Il culto di D., anche se locale, pare fosse iniziato subito dopo la morte, ma non si conservò niente che potesse servire da fonte sicura prima alla petizione, presentata alla congregazione dei Riti nel 1697 per poterne recitare l'ufficio tra i verginiani, e poi alla presentazione di una nuova richiesta, per la quale dal 1755 si iniziarono a cercare documenti sicuri per l'approvazione del culto. Il silenzio plurisecolare, dalla morte nel 1198 alle prime notizie cinquecentesche, creava non poche difficoltà: nessun ricordo nel Martirologio romano, nessun culto riconosciuto dalla Chiesa, nessuna pubblica venerazione neanche tra i monaci verginiani che avrebbero potuto servire da appoggio per la causa della canonizzazione. Benché considerato patrono principale di Auletta, neanche il clero secolare ne celebrava la messa né ne recitava l'ufficio. Superati vari problemi e ridotta l'ampiezza delle richieste presentate, basate troppo sull'"incessante susseguirsi di tanti portenti, numerosi quasi al pari delle azioni del Santo", nel 1758 la congregazione dei Riti ne confermava il culto prestato ab immemorabili con messa ed ufficio proprio per Auletta ed i monasteri verginiani, estesi nel 1775 anche a Ripacandida, Melfi e Rapolla. Dopo varie oscillazioni la festa è oggi definitivamente fissata per tutte le citate località al 17 agosto.

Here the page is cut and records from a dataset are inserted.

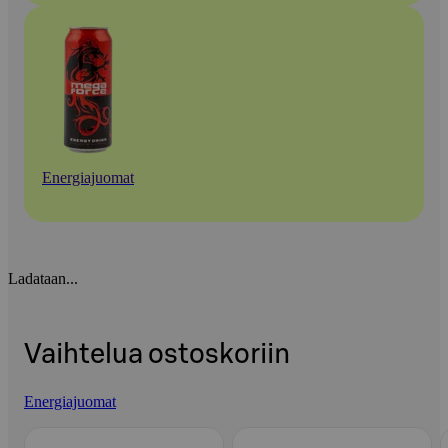
Energiajuomat
Ladataan...
Vaihtelua ostoskoriin
Energiajuomat
Ohita listaus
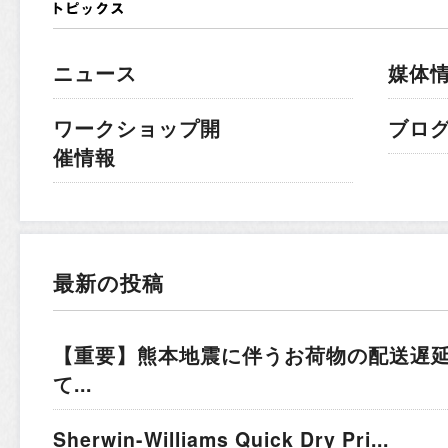
ニュース
媒体
ワークショップ開
ブロ
催情報
最新の投稿
【重要】熊本地震に伴うお荷物の配送遅
て...
Sherwin-Williams Quick Dry Pri...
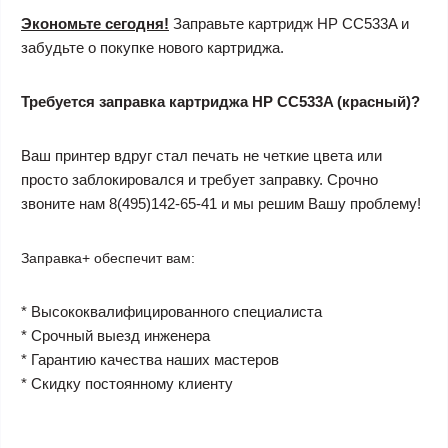
Экономьте сегодня!
Заправьте картридж HP CC533A и
забудьте о покупке нового картриджа.
Требуется заправка картриджа HP CC533A (красный)?
Ваш принтер вдруг стал печать не четкие цвета или
просто заблокировался и требует заправку. Срочно
звоните нам 8(495)142-65-41 и мы решим Вашу проблему!
Заправка+ обеспечит вам:
* Высококвалифицированного специалиста
* Срочный выезд инженера
* Гарантию качества наших мастеров
* Скидку постоянному клиенту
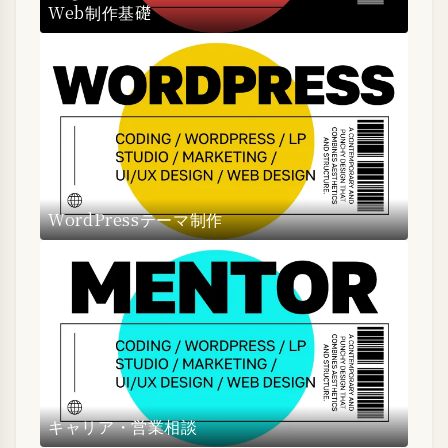
Web制作基礎
WordPressテーマ制作
キャリア・営業相談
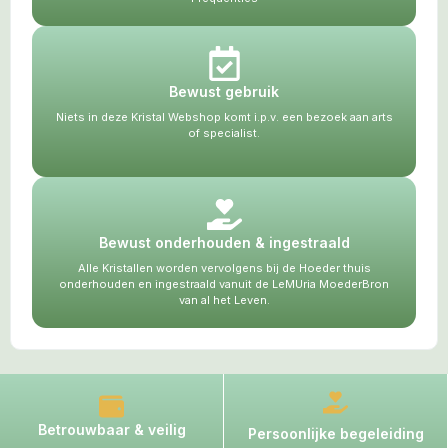
Bewust gebruik
Niets in deze Kristal Webshop komt i.p.v. een bezoek aan arts
of specialist.
Bewust onderhouden & ingestraald
Alle Kristallen worden vervolgens bij de Hoeder thuis
onderhouden en ingestraald vanuit de LeMUria MoederBron
van al het Leven.
Betrouwbaar & veilig
Persoonlijke begeleiding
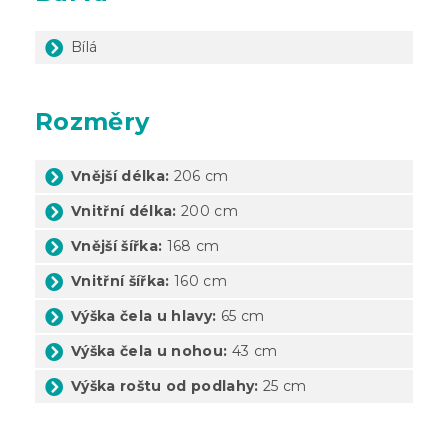
Bílá
Rozměry
Vnější délka:
206 cm
Vnitřní délka:
200 cm
Vnější šířka:
168 cm
Vnitřní šířka:
160 cm
Výška čela u hlavy:
65 cm
Výška čela u nohou:
43 cm
Výška roštu od podlahy:
25 cm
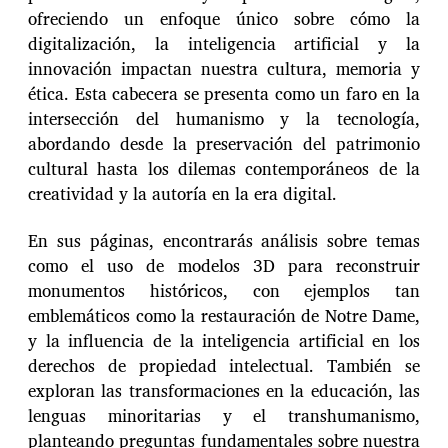
ofreciendo un enfoque único sobre cómo la
digitalización, la inteligencia artificial y la
innovación impactan nuestra cultura, memoria y
ética. Esta cabecera se presenta como un faro en la
intersección del humanismo y la tecnología,
abordando desde la preservación del patrimonio
cultural hasta los dilemas contemporáneos de la
creatividad y la autoría en la era digital.
En sus páginas, encontrarás análisis sobre temas
como el uso de modelos 3D para reconstruir
monumentos históricos, con ejemplos tan
emblemáticos como la restauración de Notre Dame,
y la influencia de la inteligencia artificial en los
derechos de propiedad intelectual. También se
exploran las transformaciones en la educación, las
lenguas minoritarias y el transhumanismo,
planteando preguntas fundamentales sobre nuestra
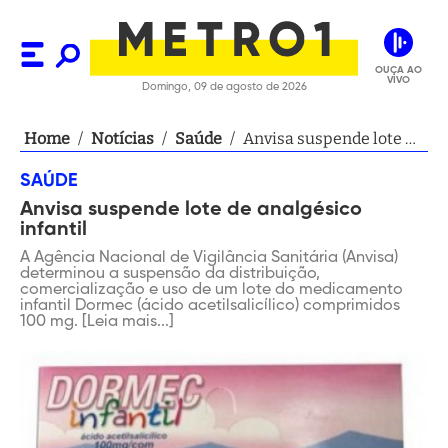
OUÇA AO
VIVO
Domingo, 09 de agosto de 2026
Home
/
Notícias
/
Saúde
/
Anvisa suspende lote de
analgésico infantil
SAÚDE
Anvisa suspende lote de analgésico
infantil
A Agência Nacional de Vigilância Sanitária (Anvisa)
determinou a suspensão da distribuição,
comercialização e uso de um lote do medicamento
infantil Dormec (ácido acetilsalicílico) comprimidos
100 mg. [Leia mais...]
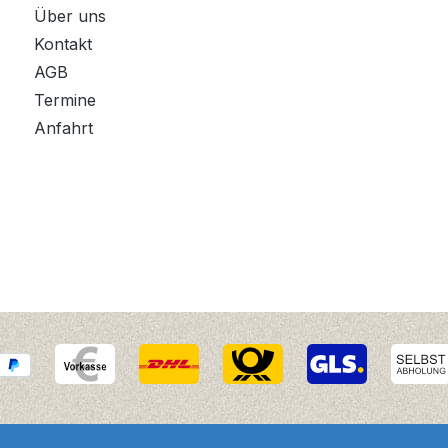
Über uns
Kontakt
AGB
Termine
Anfahrt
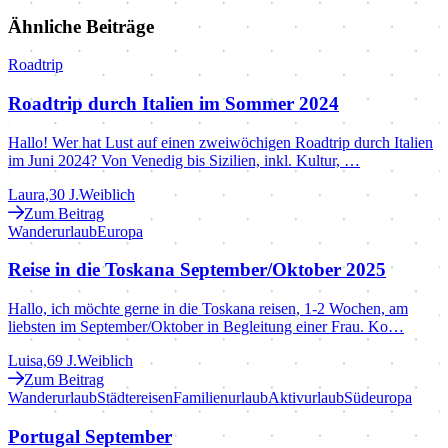
Ähnliche Beiträge
Roadtrip
Roadtrip durch Italien im Sommer 2024
Hallo! Wer hat Lust auf einen zweiwöchigen Roadtrip durch Italien
im Juni 2024? Von Venedig bis Sizilien, inkl. Kultur, …
Laura,
30 J.
Weiblich
Zum Beitrag
Wanderurlaub
Europa
Reise in die Toskana September/Oktober 2025
Hallo, ich möchte gerne in die Toskana reisen, 1-2 Wochen, am
liebsten im September/Oktober in Begleitung einer Frau. Ko…
Luisa,
69 J.
Weiblich
Zum Beitrag
Wanderurlaub
Städtereisen
Familienurlaub
Aktivurlaub
Südeuropa
Portugal September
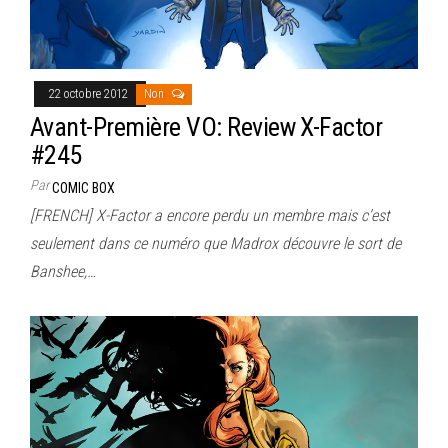
22 octobre 2012
Non
Avant-Première VO: Review X-Factor
#245
Par
COMIC BOX
[FRENCH] X-Factor a encore perdu un membre mais c’est
seulement dans ce numéro que Madrox découvre le sort de
Banshee,…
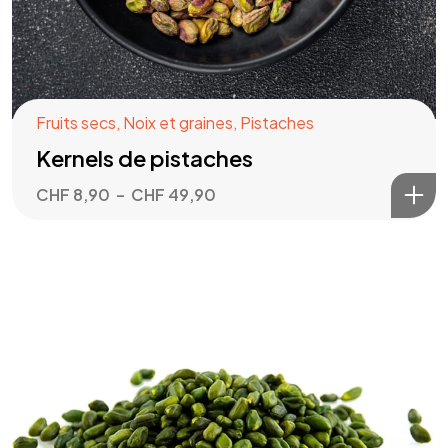
Fruits secs
,
Noix et graines
,
Pistaches
Kernels de pistaches
CHF
8,90
–
CHF
49,90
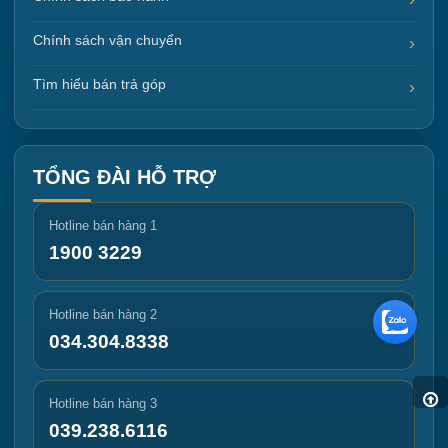
Chính sách vận chuyển
Tìm hiểu bán trả góp
TỔNG ĐÀI HỖ TRỢ
Hotline bán hàng 1
1900 3229
Hotline bán hàng 2
034.304.8338
Hotline bán hàng 3
039.238.6116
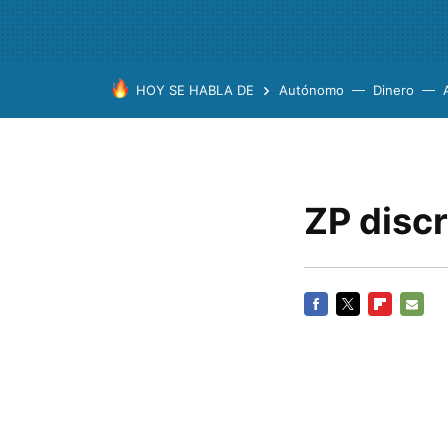
HOY SE HABLA DE
Autónomo
Dinero
ZP disc
FACEBOOK
TWITTER
FLIPBOARD
E-
MAIL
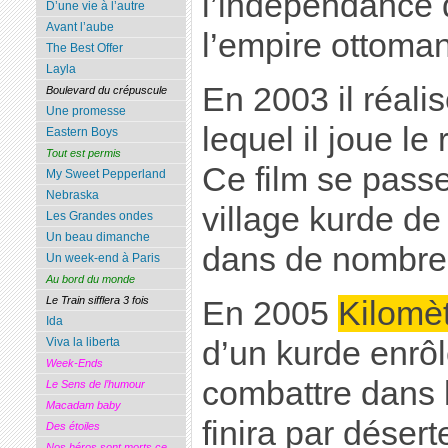
l’indépendance 
D’une vie à l’autre
Avant l’aube
l’empire ottoman
The Best Offer
Layla
En 2003 il réali
Boulevard du crépuscule
Une promesse
lequel il joue le 
Eastern Boys
Tout est permis
Ce film se pass
My Sweet Pepperland
Nebraska
village kurde d
Les Grandes ondes
Un beau dimanche
dans de nombreu
Un week-end à Paris
Au bord du monde
Le Train sifflera 3 fois
En 2005
Kilomèt
Ida
d’un kurde enrôl
Viva la liberta
Week-Ends
combattre dans la
Le Sens de l’humour
Macadam baby
finira par désert
Des étoiles
Nos héros sont morts ce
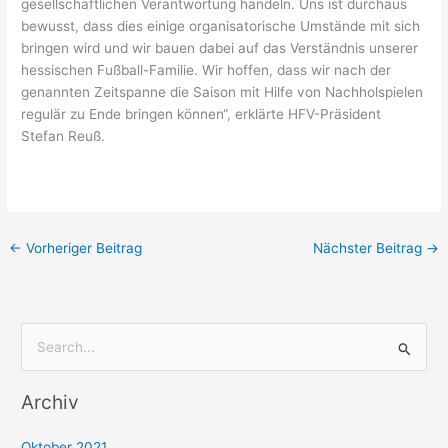
gesellschaftlichen Verantwortung handeln. Uns ist durchaus
bewusst, dass dies einige organisatorische Umstände mit sich
bringen wird und wir bauen dabei auf das Verständnis unserer
hessischen Fußball-Familie. Wir hoffen, dass wir nach der
genannten Zeitspanne die Saison mit Hilfe von Nachholspielen
regulär zu Ende bringen können“, erklärte HFV-Präsident
Stefan Reuß.
←
Vorheriger Beitrag
Nächster Beitrag
→
S
u
Archiv
c
h
Oktober 2021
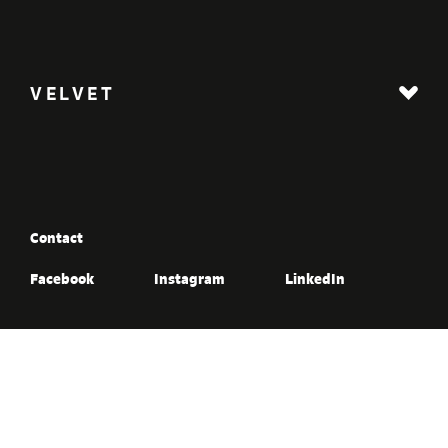
VELVET
Contact
Facebook
Instagram
LinkedIn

Fonti e Bibl.: F. Renda, Vita et obitus sanctissimi confessoris Guilielmi Vercellensis, Neapoli 1581, ff. 29v-30v; V. Verace, La vera istoria dell'origine, e delle cose notabili di Montevergine..., a cura di T. Costo, Napoli 1585, pp. 82-87; T. Costo, Istoria dell'origine del sagratissimo luogo di Montevergine..., Vinezia 1591, ff. 32r-34r; I. I. Iordanus [Giordano], Vita sanctissimi patris Guilielmi Vercellensis..., Mercuriani-Neapoli 1642-43, pp. 313.55; Acta sanctorum Augusti, III, Antverpiae 1737, p. 416 e ... Septembris, VIII, ibid. 1762, pp.785-91; J. Mabillon, Annales ordinis S. Benedicti, VI, Lucae 1745, p. 335; A.M. Zimmermann, Kalendarium benedictinum, II, Wien 1934, pp.585 s.; Vies des saints et des bienheureux, VIII, Paris 1949, pp. 302 s.; G. Mongelli, S. da R. o.s.b. monaco di Montevergine († 1198). L'approvazione del culto nel 1758, in Miscell. francescana, LXI (1961), pp. 311-54; Id., S. D. da R. monaco di Montevergine, Montevergine 1964; Id., L'archivio storico dell'abbazia benedettina di Montevergine. Inventario, II, Roma 1974, p. 110; P. M. Tropeano, Codice diplomatico verginiano, IX, Montevergine 1985, pp. 238-42; Bibliotheca sanctorum, IV, ad vocem.